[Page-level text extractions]
+++

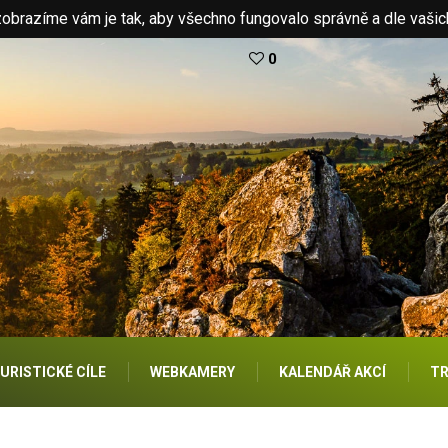
brazíme vám je tak, aby všechno fungovalo správně a dle vašic
0
URISTICKÉ CÍLE
WEBKAMERY
KALENDÁŘ AKCÍ
TR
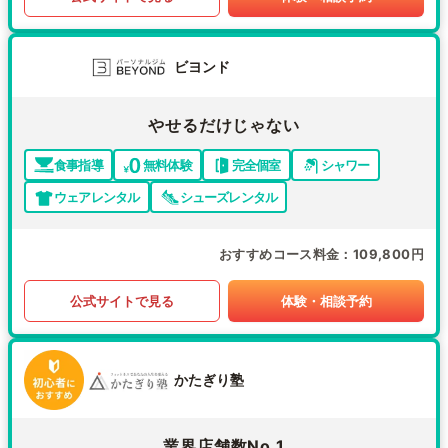
ビヨンド
やせるだけじゃない
食事指導
無料体験
完全個室
シャワー
ウェアレンタル
シューズレンタル
おすすめコース料金
109,800円
公式サイトで見る
体験・相談予約
かたぎり塾
業界店舗数No.1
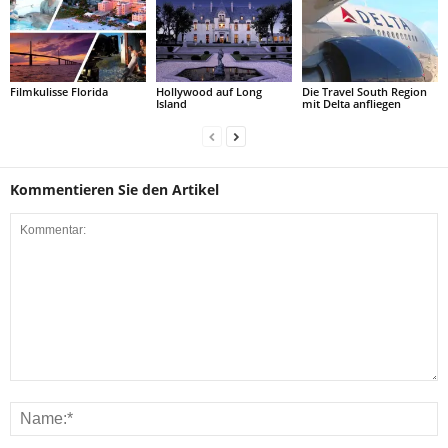
Filmkulisse Florida
Hollywood auf Long
Die Travel South Region
Island
mit Delta anfliegen
Kommentieren Sie den Artikel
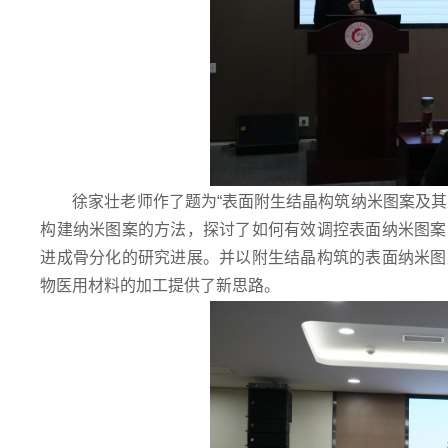
徐家壮老师作了题为“表面附生结晶构筑纳米图案及
构建纳米图案的方法，探讨了如何有效调控表面纳米图案
进成骨分化的研究进展。并以附生结晶构筑的表面纳米图
物医用材料的加工提供了新思路。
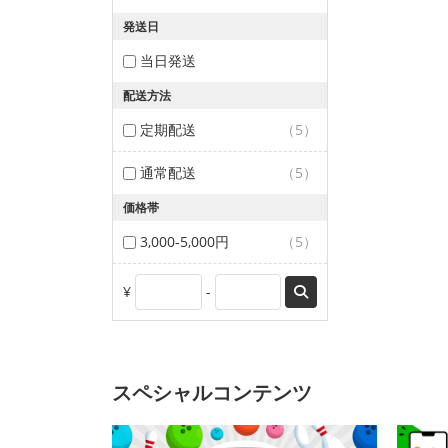
発送日
当日発送
配送方法
定期配送
（5）
通常配送
（5）
価格帯
3,000-5,000円
（5）
¥
-
スペシャルコンテンツ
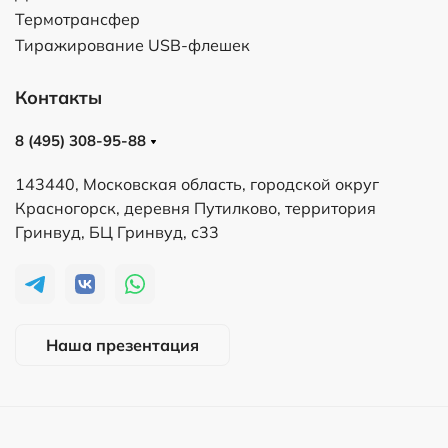
Термотрансфер
Тиражирование USB-флешек
Контакты
8 (495) 308-95-88
143440, Московская область, городской округ
Красногорск, деревня Путилково, территория
Гринвуд, БЦ Гринвуд, с33
Наша презентация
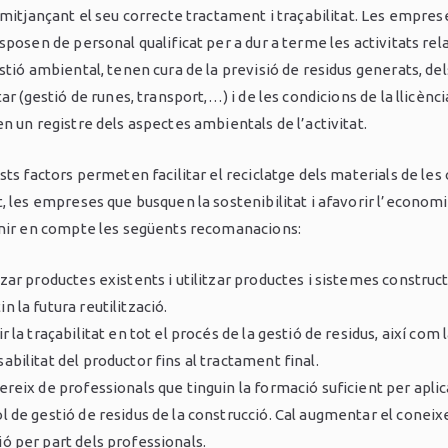
 mitjançant el seu correcte tractament i traçabilitat. Les empre
sposen de personal qualificat per a dur a terme les activitats re
stió ambiental, tenen cura de la previsió de residus generats, del
ar (gestió de runes, transport,…) i de les condicions de la llicènci
n un registre dels aspectes ambientals de l’activitat.
ts factors permeten facilitar el reciclatge dels materials de les
 les empreses que busquen la sostenibilitat i afavorir l’economia
nir en compte les següents recomanacions:
tzar productes existents i utilitzar productes i sistemes construc
n la futura reutilització.
 la traçabilitat en tot el procés de la gestió de residus, així com 
abilitat del productor fins al tractament final.
ereix de professionals que tinguin la formació suficient per aplic
l de gestió de residus de la construcció. Cal augmentar el coneix
ó per part dels professionals.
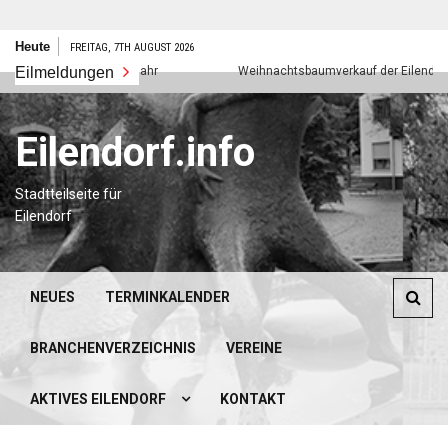
Zum
Heute
FREITAG, 7TH AUGUST 2026
Inhalt
Eilmeldungen
Frohes neues Jahr
Weihnachtsbaumverkauf der Eilendorfer P
springen
Eilendorf.info
Stadtteilseite für
Eilendorf
NEUES
TERMINKALENDER
BRANCHENVERZEICHNIS
VEREINE
AKTIVES EILENDORF
KONTAKT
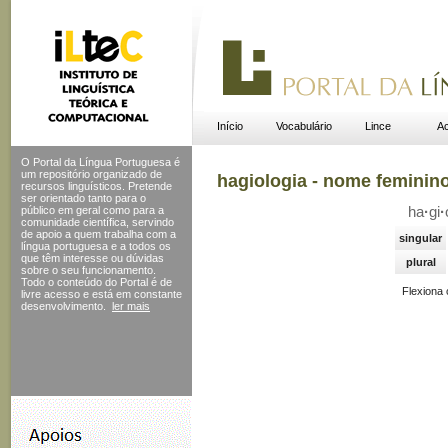
Início
Vocabulário
Lince
Ac
O Portal da Língua Portuguesa é
um repositório organizado de
hagiologia - nome feminin
recursos linguísticos. Pretende
ser orientado tanto para o
público em geral como para a
ha
·
gi
·
comunidade científica, servindo
de apoio a quem trabalha com a
singular
língua portuguesa e a todos os
que têm interesse ou dúvidas
plural
sobre o seu funcionamento.
Todo o conteúdo do Portal
é de
Flexiona
livre acesso e está em constante
desenvolvimento.
ler mais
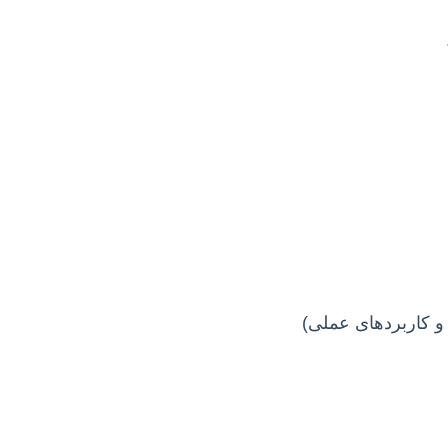
 و کاربردهای عملی)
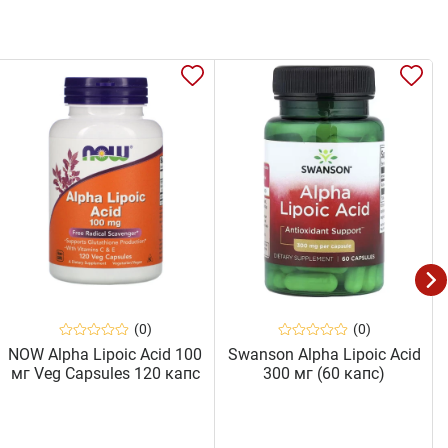
(0)
(0)
NOW Alpha Lipoic Acid 100
Swanson Alpha Lipoic Acid
мг Veg Capsules 120 капс
300 мг (60 капс)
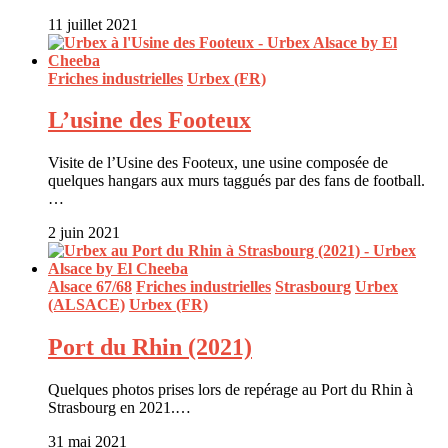
11 juillet 2021
Friches industrielles
Urbex (FR)
L’usine des Footeux
Visite de l’Usine des Footeux, une usine composée de
quelques hangars aux murs taggués par des fans de football.
…
2 juin 2021
Alsace 67/68
Friches industrielles
Strasbourg
Urbex
(ALSACE)
Urbex (FR)
Port du Rhin (2021)
Quelques photos prises lors de repérage au Port du Rhin à
Strasbourg en 2021.…
31 mai 2021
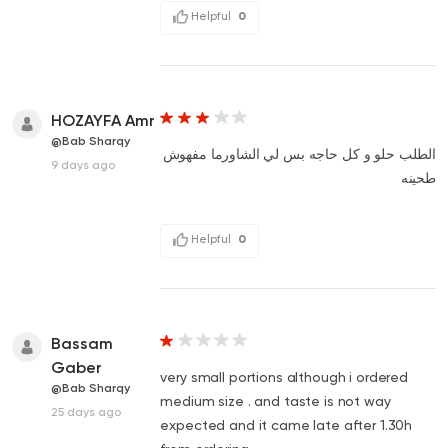
Helpful
0
HOZAYFA Amr
@Bab Sharqy
الطلب حلو و كل حاجه بس لي الشاورما مفهوش
9 days ago
طحينه
Helpful
0
Bassam
Gaber
very small portions although i ordered
@Bab Sharqy
medium size . and taste is not way
25 days ago
expected and it came late after 1.30h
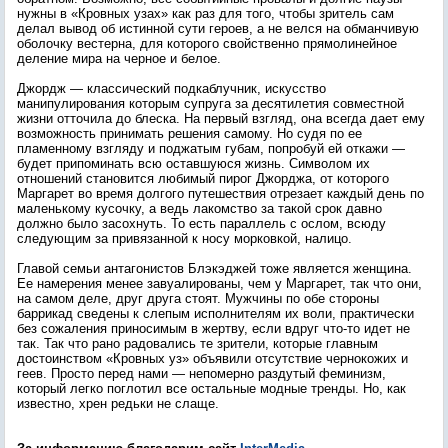
нужны в «Кровных узах» как раз для того, чтобы зритель сам
делал вывод об истинной сути героев, а не велся на обманчивую
оболочку вестерна, для которого свойственно прямолинейное
деление мира на черное и белое.
Джордж — классический подкаблучник, искусство
манипулирования которым супруга за десятилетия совместной
жизни отточила до блеска. На первый взгляд, она всегда дает ему
возможность принимать решения самому. Но судя по ее
пламенному взгляду и поджатым губам, попробуй ей откажи —
будет припоминать всю оставшуюся жизнь. Символом их
отношений становится любимый пирог Джорджа, от которого
Маргарет во время долгого путешествия отрезает каждый день по
маленькому кусочку, а ведь лакомство за такой срок давно
должно было засохнуть. То есть параллель с ослом, всюду
следующим за привязанной к носу морковкой, налицо.
Главой семьи антагонистов Блэкэджей тоже является женщина.
Ее намерения менее завуалированы, чем у Маргарет, так что они,
на самом деле, друг друга стоят. Мужчины по обе стороны
баррикад сведены к слепым исполнителям их воли, практически
без сожаления приносимым в жертву, если вдруг что-то идет не
так. Так что рано радовались те зрители, которые главным
достоинством «Кровных уз» объявили отсутствие чернокожих и
геев. Просто перед нами — непомерно раздутый феминизм,
который легко поглотил все остальные модные тренды. Но, как
известно, хрен редьки не слаще.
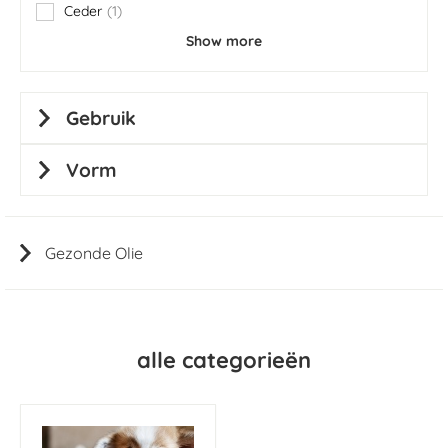
Ceder
1
item
Show more
Gebruik
Vorm
Gezonde Olie
alle categorieën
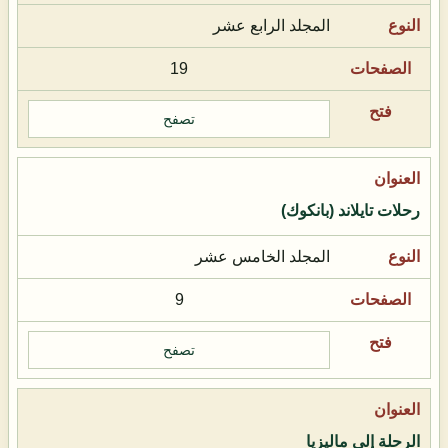
المجلد الرابع عشر
19
تصفح
رحلات تايلاند (بانكوك)
المجلد الخامس عشر
9
تصفح
الرحلة إلى ماليزيا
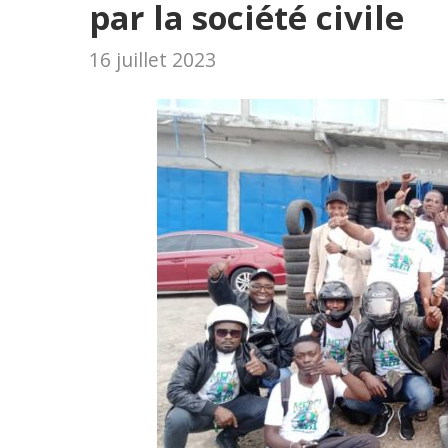
par la société civile
16 juillet 2023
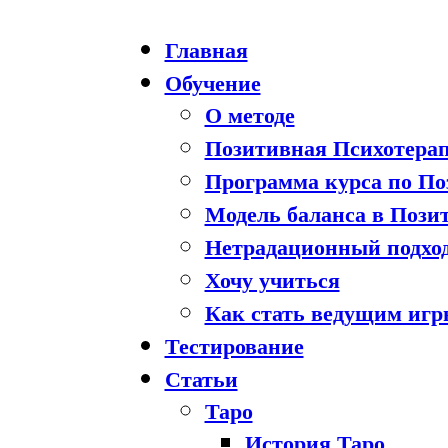
Главная
Обучение
О методе
Позитивная Психотера
Программа курса по По
Модель баланса в Пози
Нетрадационный подход
Хочу учиться
Как стать ведущим иг
Тестирование
Статьи
Таро
История Таро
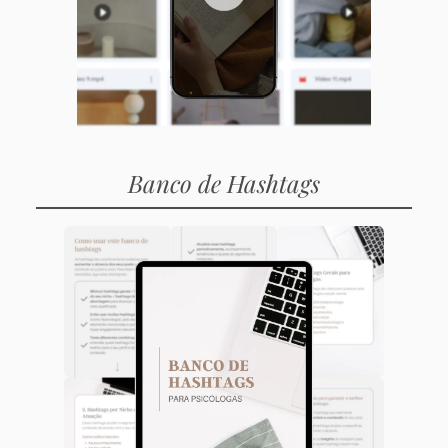
Banco de Hashtags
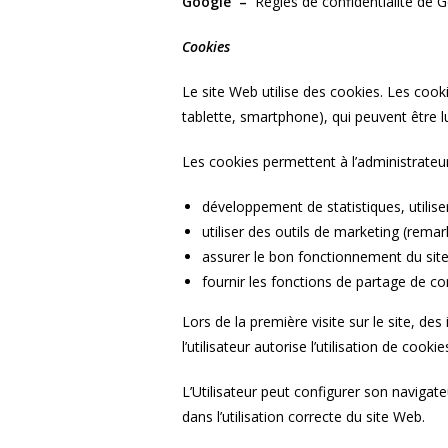
Google –
Règles de confidentialité de 
Cookies
Le site Web utilise des cookies. Les cookie
tablette, smartphone), qui peuvent être l
Les cookies permettent à l’administrateur
développement de statistiques, utilise
utiliser des outils de marketing (remar
assurer le bon fonctionnement du sit
fournir les fonctions de partage de c
Lors de la première visite sur le site, de
l’utilisateur autorise l’utilisation de co
L’Utilisateur peut configurer son navigat
dans l’utilisation correcte du site Web.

+++

Copy out the records word for word, from the line with "Filmkulisse Florida" up to and including the line with "Наша презентация". Omit the pictures from your answer.

## Exercise answer
Filmkulisse Florida
Hollywood auf Long
Die Travel South Region
Island
mit Delta anfliegen
Kommentieren Sie den Artikel
徐家壮老师作了题为“表面附生结晶构筑纳米图案及
构建纳米图案的方法，探讨了如何有效调控表面纳米图案
进成骨分化的研究进展。并以附生结晶构筑的表面纳米图
物医用材料的加工提供了新思路。
発送日
当日発送
配送方法
定期配送
（5）
通常配送
（5）
価格帯
3,000-5,000円
（5）
¥
-
スペシャルコンテンツ
Термотрансфер
Тиражирование USB-флешек
Контакты
8 (495) 308-95-88
143440, Московская область, городской округ
Красногорск, деревня Путилково, территория
Гринвуд, БЦ Гринвуд, с33
Наша презентация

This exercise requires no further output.